Developing medical students’ clinical reasoning requires a structured longitudinal curriculum with frequent targeted assessment and feedback. Performance-based assessments, which have the strongest validity evidence, are currently not feasible for this purpose because they are time-intensive to score. This study explored the potential of using machine learning technologies to score one such assessment—the diagnostic justification essay.
From May to September 2018, machine scoring algorithms were trained to score a sample of 700 diagnostic justification essays written by 414 third-year medical students from the Southern Illinois University School of Medicine classes of 2012–2017. The algorithms applied semantically based natural language processing metrics (e.g., coherence, readability) to assess essay quality on 4 criteria (differential diagnosis, recognition and use of findings, workup, and thought process); the scores for these criteria were summed to create overall scores. Three sources of validity evidence (response process, internal structure, and association with other variables) were examined.
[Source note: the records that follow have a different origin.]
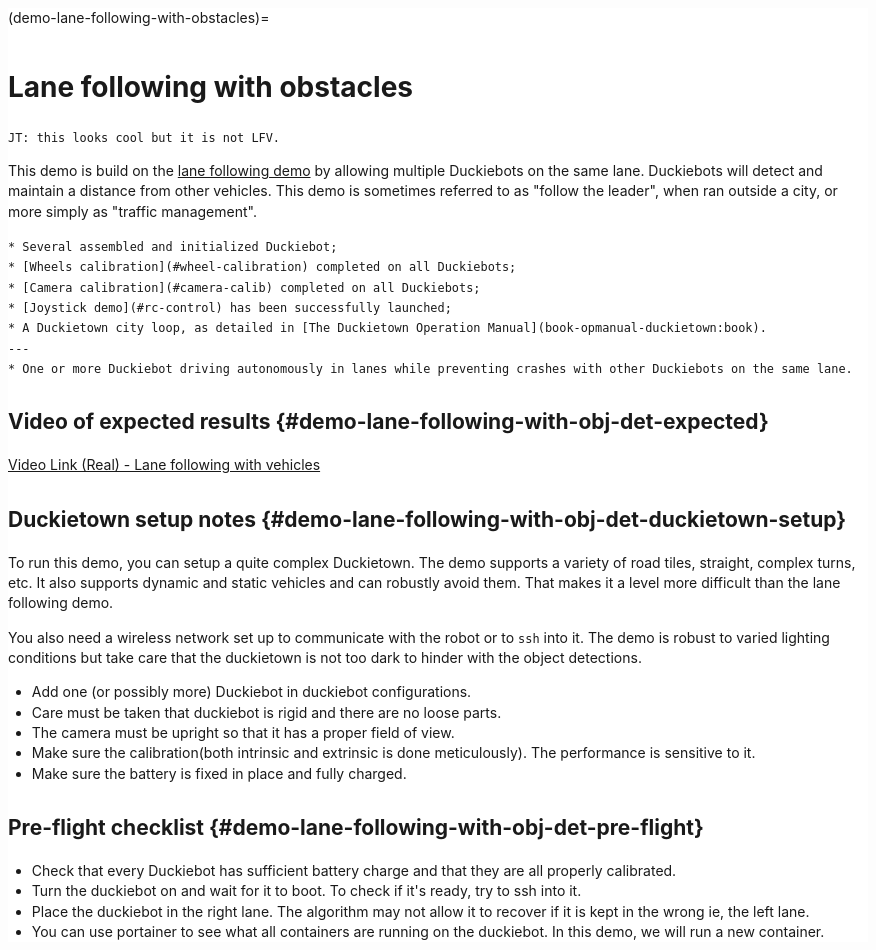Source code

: (demo-lane-following-with-obstacles)=
# Lane following with obstacles 

```{todo}
JT: this looks cool but it is not LFV.
```

This demo is build on the [lane following demo](demo-lane-following) by allowing multiple Duckiebots on the same lane. Duckiebots will detect and maintain a distance from other vehicles. This demo is sometimes referred to as "follow the leader", when ran outside a city, or more simply as "traffic management". 

```{needget}
* Several assembled and initialized Duckiebot;
* [Wheels calibration](#wheel-calibration) completed on all Duckiebots;
* [Camera calibration](#camera-calib) completed on all Duckiebots;
* [Joystick demo](#rc-control) has been successfully launched;
* A Duckietown city loop, as detailed in [The Duckietown Operation Manual](book-opmanual-duckietown:book).
---
* One or more Duckiebot driving autonomously in lanes while preventing crashes with other Duckiebots on the same lane.
```

## Video of expected results {#demo-lane-following-with-obj-det-expected}

[Video Link (Real) - Lane following with vehicles](https://drive.google.com/open?id=18o9ejgp0wOWVv8RbLE_1Ax0TUQVMIi2S)

## Duckietown setup notes {#demo-lane-following-with-obj-det-duckietown-setup}

To run this demo, you can setup a quite complex Duckietown. The demo supports a variety of road tiles, straight, complex turns, etc. It also supports dynamic and static vehicles and can robustly avoid them. That makes it a level more difficult than the lane following demo.  

You also need a wireless network set up to communicate with the robot or to `ssh` into it. The demo is robust to varied lighting conditions but take care that the duckietown is not too dark to hinder with the object detections. 

* Add one (or possibly more) Duckiebot in duckiebot configurations.
* Care must be taken that duckiebot is rigid and there are no loose parts.
* The camera must be upright so that it has a proper field of view. 
* Make sure the calibration(both intrinsic and extrinsic is done meticulously). The performance is sensitive to it.
* Make sure the battery is fixed in place and fully charged.

## Pre-flight checklist {#demo-lane-following-with-obj-det-pre-flight}

* Check that every Duckiebot has sufficient battery charge and that they are all properly calibrated.
* Turn the duckiebot on and wait for it to boot. To check if it's ready, try to ssh into it. 
* Place the duckiebot in the right lane. The algorithm may not allow it to recover if it is kept in the wrong ie, the left lane. 
* You can use portainer to see what all containers are running on the duckiebot. In this demo, we will run a new container. 
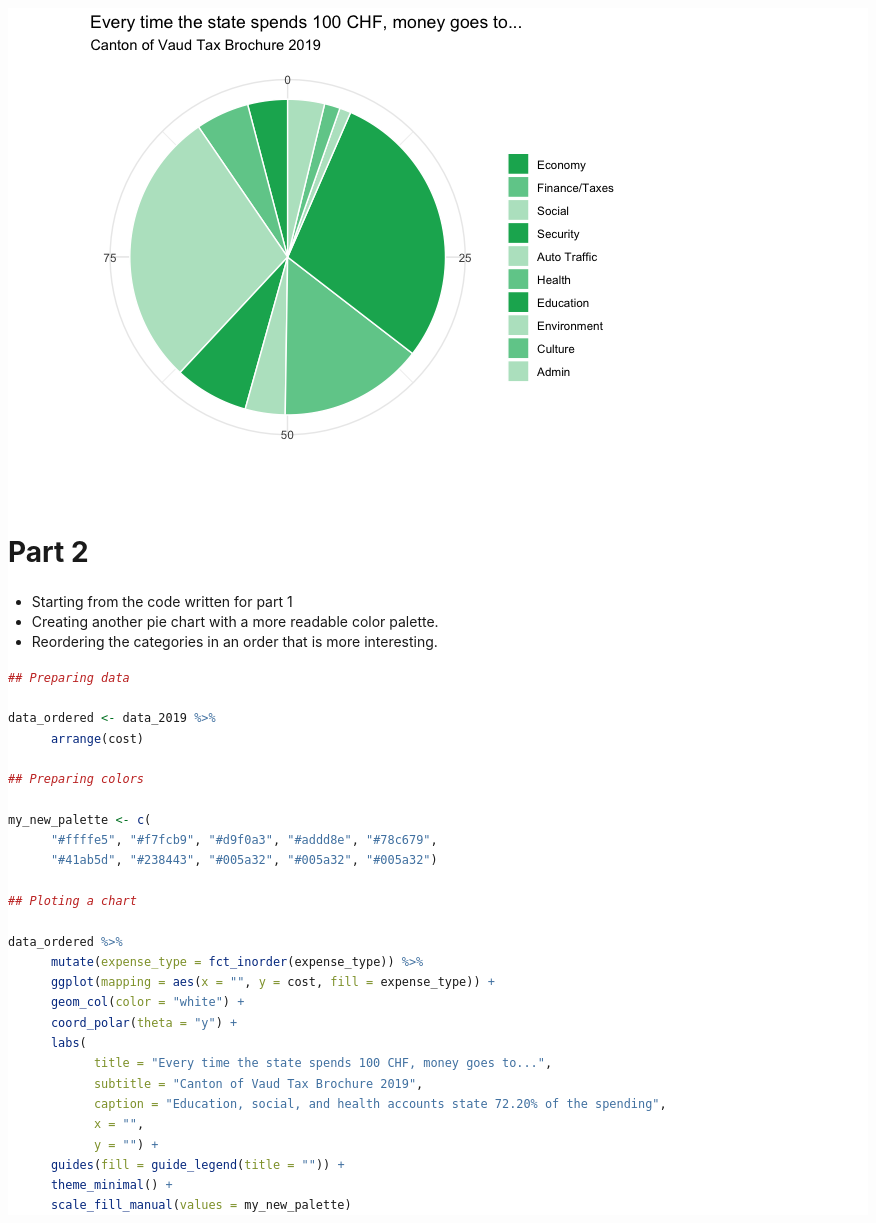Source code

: ![](Project_on_Chart_Makeover_1_files/figure-gfm/unnamed-chunk-2-1.png)

# Part 2

  - Starting from the code written for part 1
  - Creating another pie chart with a more readable color palette.
  - Reordering the categories in an order that is more interesting.



``` r
## Preparing data

data_ordered <- data_2019 %>%
      arrange(cost)

## Preparing colors

my_new_palette <- c(
      "#ffffe5", "#f7fcb9", "#d9f0a3", "#addd8e", "#78c679",
      "#41ab5d", "#238443", "#005a32", "#005a32", "#005a32")

## Ploting a chart

data_ordered %>%
      mutate(expense_type = fct_inorder(expense_type)) %>%
      ggplot(mapping = aes(x = "", y = cost, fill = expense_type)) +
      geom_col(color = "white") +
      coord_polar(theta = "y") +
      labs(
            title = "Every time the state spends 100 CHF, money goes to...",
            subtitle = "Canton of Vaud Tax Brochure 2019",
            caption = "Education, social, and health accounts state 72.20% of the spending",
            x = "",
            y = "") +
      guides(fill = guide_legend(title = "")) +
      theme_minimal() +
      scale_fill_manual(values = my_new_palette)
```
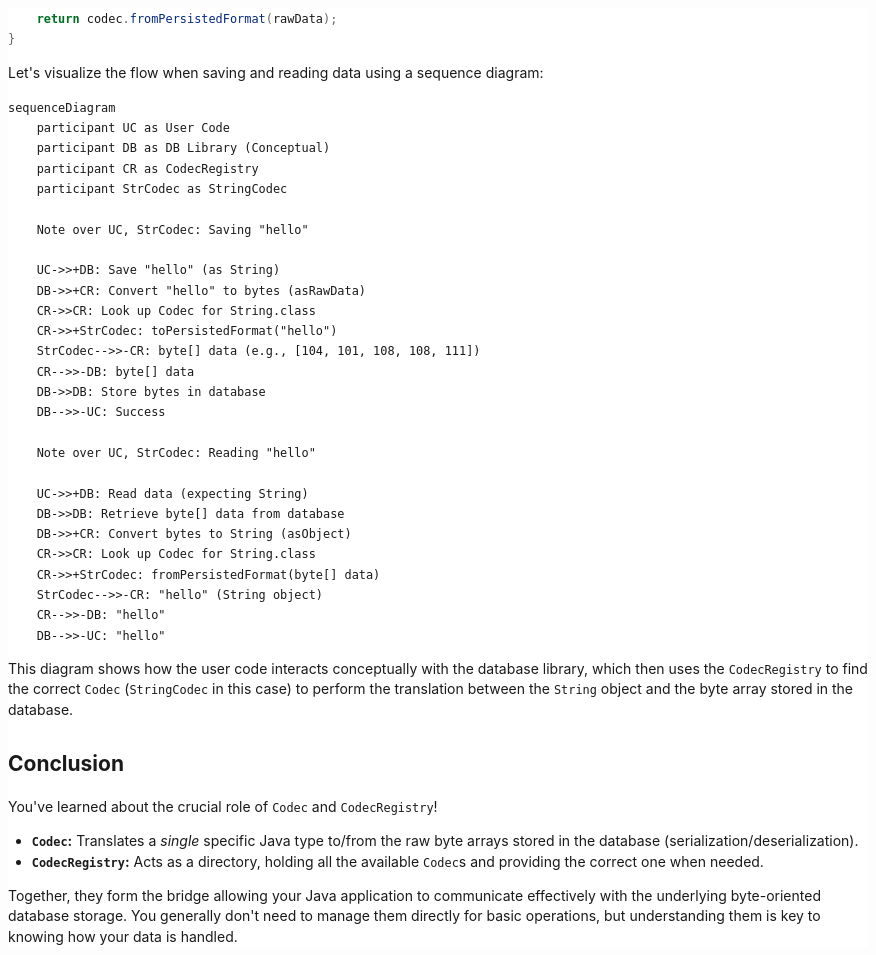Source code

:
 ```java
    return codec.fromPersistedFormat(rawData);
}
```

Let's visualize the flow when saving and reading data using a sequence diagram:

```mermaid
sequenceDiagram
    participant UC as User Code
    participant DB as DB Library (Conceptual)
    participant CR as CodecRegistry
    participant StrCodec as StringCodec

    Note over UC, StrCodec: Saving "hello"

    UC->>+DB: Save "hello" (as String)
    DB->>+CR: Convert "hello" to bytes (asRawData)
    CR->>CR: Look up Codec for String.class
    CR->>+StrCodec: toPersistedFormat("hello")
    StrCodec-->>-CR: byte[] data (e.g., [104, 101, 108, 108, 111])
    CR-->>-DB: byte[] data
    DB->>DB: Store bytes in database
    DB-->>-UC: Success

    Note over UC, StrCodec: Reading "hello"

    UC->>+DB: Read data (expecting String)
    DB->>DB: Retrieve byte[] data from database
    DB->>+CR: Convert bytes to String (asObject)
    CR->>CR: Look up Codec for String.class
    CR->>+StrCodec: fromPersistedFormat(byte[] data)
    StrCodec-->>-CR: "hello" (String object)
    CR-->>-DB: "hello"
    DB-->>-UC: "hello"
```

This diagram shows how the user code interacts conceptually with the database library, which then uses the `CodecRegistry` to find the correct `Codec` (`StringCodec` in this case) to perform the translation between the `String` object and the byte array stored in the database.

## Conclusion

You've learned about the crucial role of `Codec` and `CodecRegistry`!

*   **`Codec`:** Translates a *single* specific Java type to/from the raw byte arrays stored in the database (serialization/deserialization).
*   **`CodecRegistry`:** Acts as a directory, holding all the available `Codec`s and providing the correct one when needed.

Together, they form the bridge allowing your Java application to communicate effectively with the underlying byte-oriented database storage. You generally don't need to manage them directly for basic operations, but understanding them is key to knowing how your data is handled.
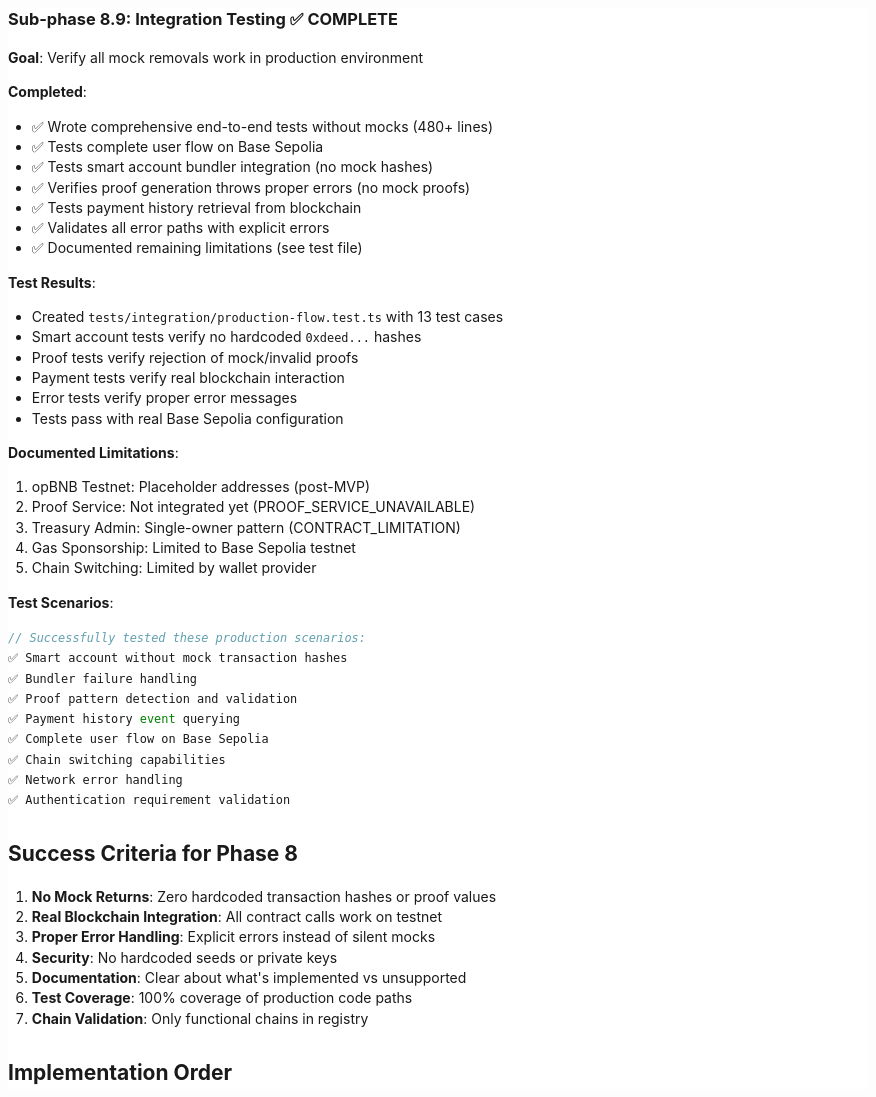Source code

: ### Sub-phase 8.9: Integration Testing ✅ COMPLETE
**Goal**: Verify all mock removals work in production environment

**Completed**:
- ✅ Wrote comprehensive end-to-end tests without mocks (480+ lines)
- ✅ Tests complete user flow on Base Sepolia
- ✅ Tests smart account bundler integration (no mock hashes)
- ✅ Verifies proof generation throws proper errors (no mock proofs)
- ✅ Tests payment history retrieval from blockchain
- ✅ Validates all error paths with explicit errors
- ✅ Documented remaining limitations (see test file)

**Test Results**:
- Created `tests/integration/production-flow.test.ts` with 13 test cases
- Smart account tests verify no hardcoded `0xdeed...` hashes
- Proof tests verify rejection of mock/invalid proofs
- Payment tests verify real blockchain interaction
- Error tests verify proper error messages
- Tests pass with real Base Sepolia configuration

**Documented Limitations**:
1. opBNB Testnet: Placeholder addresses (post-MVP)
2. Proof Service: Not integrated yet (PROOF_SERVICE_UNAVAILABLE)
3. Treasury Admin: Single-owner pattern (CONTRACT_LIMITATION)
4. Gas Sponsorship: Limited to Base Sepolia testnet
5. Chain Switching: Limited by wallet provider

**Test Scenarios**:
```typescript
// Successfully tested these production scenarios:
✅ Smart account without mock transaction hashes
✅ Bundler failure handling
✅ Proof pattern detection and validation
✅ Payment history event querying
✅ Complete user flow on Base Sepolia
✅ Chain switching capabilities
✅ Network error handling
✅ Authentication requirement validation
```

## Success Criteria for Phase 8

1. **No Mock Returns**: Zero hardcoded transaction hashes or proof values
2. **Real Blockchain Integration**: All contract calls work on testnet
3. **Proper Error Handling**: Explicit errors instead of silent mocks
4. **Security**: No hardcoded seeds or private keys
5. **Documentation**: Clear about what's implemented vs unsupported
6. **Test Coverage**: 100% coverage of production code paths
7. **Chain Validation**: Only functional chains in registry

## Implementation Order
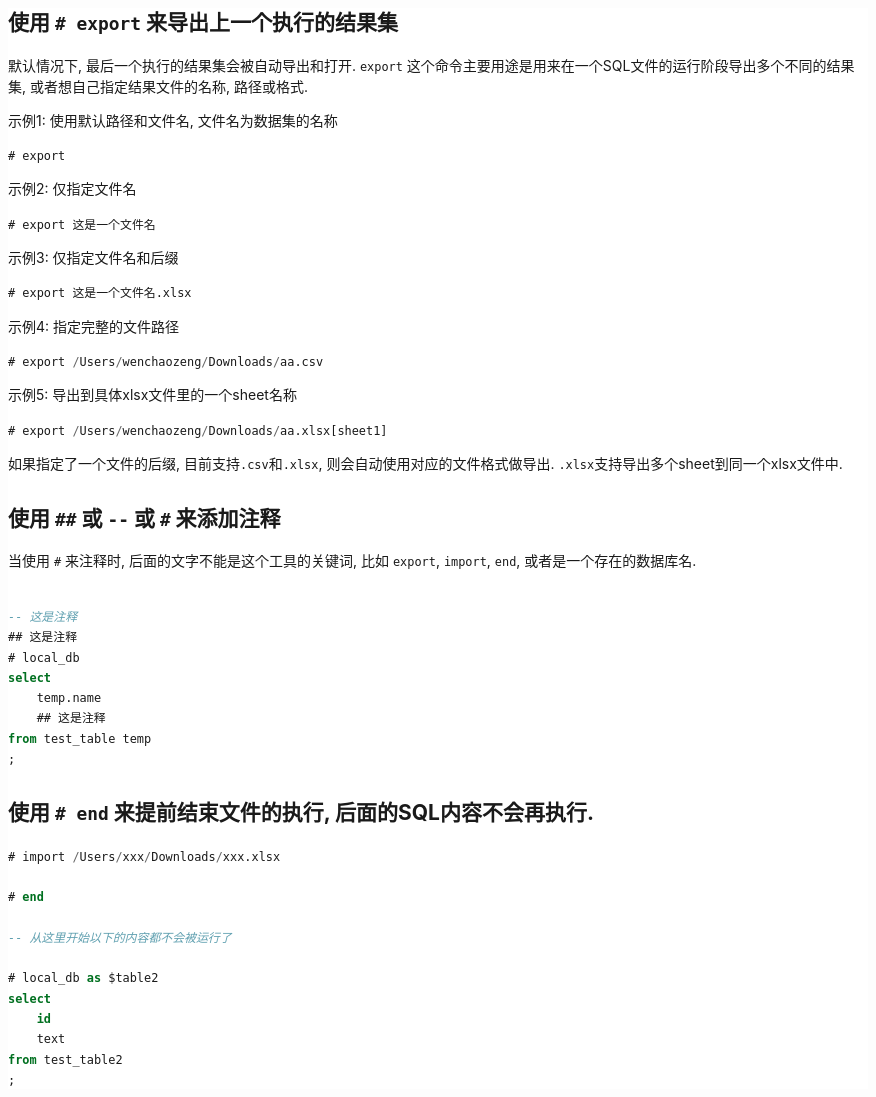 ## 使用 `# export`  来导出上一个执行的结果集

默认情况下, 最后一个执行的结果集会被自动导出和打开. `export` 这个命令主要用途是用来在一个SQL文件的运行阶段导出多个不同的结果集, 或者想自己指定结果文件的名称, 路径或格式.

示例1: 使用默认路径和文件名, 文件名为数据集的名称

```sql
# export
```

示例2: 仅指定文件名

```sql
# export 这是一个文件名
```

示例3: 仅指定文件名和后缀

```sql
# export 这是一个文件名.xlsx
```

示例4: 指定完整的文件路径

```sql
# export /Users/wenchaozeng/Downloads/aa.csv
```

示例5: 导出到具体xlsx文件里的一个sheet名称

```sql
# export /Users/wenchaozeng/Downloads/aa.xlsx[sheet1]
```

如果指定了一个文件的后缀, 目前支持`.csv`和`.xlsx`, 则会自动使用对应的文件格式做导出. `.xlsx`支持导出多个sheet到同一个xlsx文件中.

## 使用 `##` 或 `--` 或 `#` 来添加注释

当使用 `#` 来注释时, 后面的文字不能是这个工具的关键词, 比如 `export`, `import`, `end`, 或者是一个存在的数据库名.

```sql

-- 这是注释
## 这是注释
# local_db
select
    temp.name
    ## 这是注释
from test_table temp
;
```

## 使用 `# end` 来提前结束文件的执行, 后面的SQL内容不会再执行.

```sql
# import /Users/xxx/Downloads/xxx.xlsx

# end

-- 从这里开始以下的内容都不会被运行了

# local_db as $table2
select
    id
    text
from test_table2
;
```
Machine scores correlated more strongly with faculty ratings than faculty ratings did with each other (machine: .28–.53, faculty: .13–.33) and were less case-specific. Machine scores and faculty ratings were similarly correlated with medical knowledge, clinical cognition, and prior diagnostic justification. Machine scores were more strongly associated with clinical communication than were faculty ratings (.43 vs .31).
Machine learning technologies may be useful for assessing medical students’ long-form written clinical reasoning. Semantically based machine scoring may capture the communicative aspects of clinical reasoning better than faculty ratings, offering the potential for automated assessment that generalizes to the workplace. These results underscore the potential of machine scoring to capture an aspect of clinical reasoning performance that is difficult to assess with traditional analytic scoring methods. Additional research should investigate machine scoring generalizability and examine its acceptability to trainees and educators.